Diplomático y via­jero, entusiasta de lo hispánico, Ramón de Basterra (1888-1928) lleva siempre un lastre copioso de historia y de cultura. Éste es uno de sus aspectos más interesantes y lo­grados : el de las grandes ideas centrales de cultura y clasicismo, en formas violen­tas pero elaboradas con un barroquismo ya métrico y limitado, ya rompiendo todos los moldes del verso tradicional.

La primera época del poeta se caracteriza por la preocu­pación por el paisaje, por las ideas huma­nísticas, por los problemas e historia del país vasco. Las ubres luminosas (1923) es el resultado de su entusiasmo por Roma y por la cultura latina, frente a la cual se prosterna el vasco sin perder su persona­lidad racial. Los labios del monte (1925) es un amplio poema de síntesis histórica, de grandeza épica y captación de los sím­bolos esenciales: hondo acierto de aplica­ción del paisaje y de las tradiciones vascas. Los mitos históricos de la raza éuscara des­filan en cortejo de grandes personajes de epopeya, en este poema en que alternan la primitiva religión vasca, los cántabros fren­te a Roma, el literario Gargantúa, Iñigo de Loyola, la guerra carlista…; belleza de pai­saje frente a intuición de figuras históri­cas. Pero, sin duda, la creación más origi­nal de Ramón de Basterra es la de su mito: Vírulo, cuyos cantos corresponden a los dos momentos del estilo lírico del autor.

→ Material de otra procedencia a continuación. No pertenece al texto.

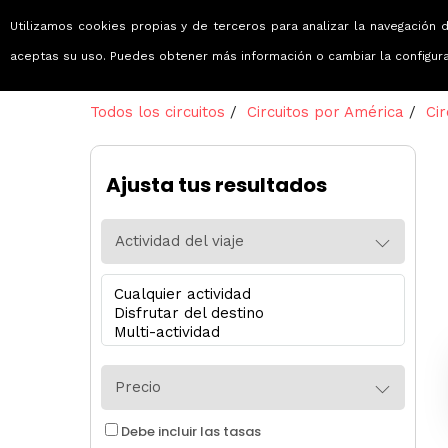
Utilizamos cookies propias y de terceros para analizar la navegación d
Viajes que emocionan
aceptas su uso. Puedes obtener más información o cambiar la configur
Todos los circuitos
/
Circuitos por América
/
Cir
Ajusta tus resultados
Actividad del viaje
Precio
Debe incluir las tasas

En el primer momento se halla Vírulo, moceda­des (1924), en que según dice Valbuena Prat: «las formas métricas secentistas se amoldan en contorsión barroca al apunte de sistema, de alegorismo cultural del per­sonaje». Vírulo, mediodía (1927) es el poe­ma de la plenitud del autor, desigual y difícil, pero de superación de la etapa ante­rior aún atada a motivos de forma tradi­cionales. «De un salto se planta Basterra en las avanzadas del vanguardismo (este libro lo publicó Ernesto Giménez Caballero cuan­do hacía «La Gaceta Literaria» en Madrid), dando la mano a las metáforas de civili­zación y asépticas del Ultra, y hermano de la retórica italiana del futurismo de Marinetti, y a la vez con la dureza formal del vasco y su densidad intelectual». A través de toda poesía fue manifestando Basterra su peculiar ideología, su deseo de renova­ción española, su ideal de nuestra cultura vinculada a Roma, y la integración de to­dos los pueblos de la Península y América, hermanos de fe y en lenguaje, en tradición, en una «Sobrespaña» magistral. Sus obras en prosa, La obra de Trajano (1921) y Los navíos de la ilustración (1925), completan su ideología y su aspecto de oriundez nor­teña.

En su obra poética destaquemos tam­bién el Nuevo fabulario — que es una de las partes del segundo Vírulo —, original serie de fábulas en que los motivos de civiliza­ción sustituyen a los viejos animales de los apólogos de Esopo y de Fedro. Excelentes poemas cerebrales, cortados, duros y ejem­plares: «En otro tiempo daban lección a los humanos/los rudos animales de astucia y vida cauta». Pero, hoy: «…escuchad a las máquinas./La gran sabiduría está en las máquinas…/Calla doña Raposa, don León, don Caballo ./Avanza doña Grúa, don Cilin­dro, don Émbolo». Porque: «A fuerza de vi­vir juntos/entendemos a los motores».